- PROMPT 1:
According to the passage on fitness and aging, how many people took part in the Canadian Journal of Cardiology study?
- PROMPT 2:
What are all the age groups the researchers divided participants into, according to the passage on fitness and aging?
- PROMPT 3:
Write out everything in the passage on fitness and aging from "This Canadian Journal" down to "depression went down.".

- EXERCISE PASSAGE:
It’s much easier to fall out of shape as you get older. That’s because inflammation and oxidative stress ramp up as you get older. That puts you at risk for cardiovascular disease. And once you have cardiovascular disease your body’s deconditioning speeds up at a rapid pace. But it’s never too late to recondition your body. A new study proves it.

This Canadian Journal of Cardiology study found that even the oldest and most out-of-shape people can reclaim their fitness. Researchers included 733 people in the study and divided them into three groups: people less than 65 years old; people between 65 and 80 years old; and people 80 years or older.

All these people completed a 25-session cardiac rehabilitation program (a medically supervised program designed to improve cardiovascular health through exercise and other healthy lifestyle habits). And guess what? They all experienced improvements in their physical fitness and their mental health. Their exercise capacity went up and their anxiety and depression went down.

People who started with the most physical impairments received the most benefits from the program. People under 65 with anxiety saw big reductions in anxiousness through the program. People over 65 with depression saw major improvements in mood through the program. And most importantly, everyone, regardless of age, was able to restore their cardiovascular fitness.

The moral of the story?

Age doesn’t limit your ability to get fit. So, don’t let your mind tell you otherwise.

Be slow, steady and super committed

If you’re older and/or out-of-shape, you may not know how to get back into the swing of things exercise-wise. My advice?

Take a slow and steady approach. You don’t want to go to an intense cross-fit session or hot yoga class if you’re just starting to exercise again. That could be dangerous… or at the very least discouraging. Instead, start with gentle but effective forms of exercise like:

  • Swimming
  • Yoga (Restorative, Hatha or Iyengar are good options if you don’t want anything too intense)

- EXTRACTED RECORDS:
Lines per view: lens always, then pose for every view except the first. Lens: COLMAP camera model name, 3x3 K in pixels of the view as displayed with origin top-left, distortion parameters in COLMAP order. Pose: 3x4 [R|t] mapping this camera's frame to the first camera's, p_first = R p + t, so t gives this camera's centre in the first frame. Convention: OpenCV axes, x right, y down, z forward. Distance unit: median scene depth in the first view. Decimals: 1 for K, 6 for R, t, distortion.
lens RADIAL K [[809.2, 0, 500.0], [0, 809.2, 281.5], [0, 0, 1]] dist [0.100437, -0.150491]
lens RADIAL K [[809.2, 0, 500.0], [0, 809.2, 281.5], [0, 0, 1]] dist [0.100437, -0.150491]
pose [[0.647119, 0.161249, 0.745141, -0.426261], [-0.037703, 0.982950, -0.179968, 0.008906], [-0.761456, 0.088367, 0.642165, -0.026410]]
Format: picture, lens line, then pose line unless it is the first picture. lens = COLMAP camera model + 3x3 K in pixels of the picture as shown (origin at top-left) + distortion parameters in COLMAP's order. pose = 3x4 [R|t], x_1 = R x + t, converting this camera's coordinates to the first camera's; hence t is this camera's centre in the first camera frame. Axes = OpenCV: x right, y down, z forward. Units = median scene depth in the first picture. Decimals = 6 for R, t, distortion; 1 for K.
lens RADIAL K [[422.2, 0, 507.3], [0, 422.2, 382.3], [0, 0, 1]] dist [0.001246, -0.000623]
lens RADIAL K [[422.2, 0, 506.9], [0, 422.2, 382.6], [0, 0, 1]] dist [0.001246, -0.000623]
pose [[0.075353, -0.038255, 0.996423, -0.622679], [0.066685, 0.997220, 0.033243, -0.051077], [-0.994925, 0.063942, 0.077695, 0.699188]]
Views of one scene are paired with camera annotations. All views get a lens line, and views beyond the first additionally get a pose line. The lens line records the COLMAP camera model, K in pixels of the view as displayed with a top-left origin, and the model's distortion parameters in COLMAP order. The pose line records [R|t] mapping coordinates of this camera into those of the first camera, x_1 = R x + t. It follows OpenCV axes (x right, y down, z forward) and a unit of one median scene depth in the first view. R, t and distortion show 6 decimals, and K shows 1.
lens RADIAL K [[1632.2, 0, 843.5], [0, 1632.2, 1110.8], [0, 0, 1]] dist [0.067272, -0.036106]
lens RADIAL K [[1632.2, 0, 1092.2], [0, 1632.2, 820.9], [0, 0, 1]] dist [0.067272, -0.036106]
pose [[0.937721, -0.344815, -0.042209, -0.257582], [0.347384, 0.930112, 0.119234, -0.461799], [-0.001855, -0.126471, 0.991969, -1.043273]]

- TASK SOLUTION 1:
733 people.

- TASK SOLUTION 2:
- People less than 65 years old
- People between 65 and 80 years old
- People 80 years or older

- TASK SOLUTION 3:
This Canadian Journal of Cardiology study found that even the oldest and most out-of-shape people can reclaim their fitness. Researchers included 733 people in the study and divided them into three groups: people less than 65 years old; people between 65 and 80 years old; and people 80 years or older.

All these people completed a 25-session cardiac rehabilitation program (a medically supervised program designed to improve cardiovascular health through exercise and other healthy lifestyle habits). And guess what? They all experienced improvements in their physical fitness and their mental health. Their exercise capacity went up and their anxiety and depression went down.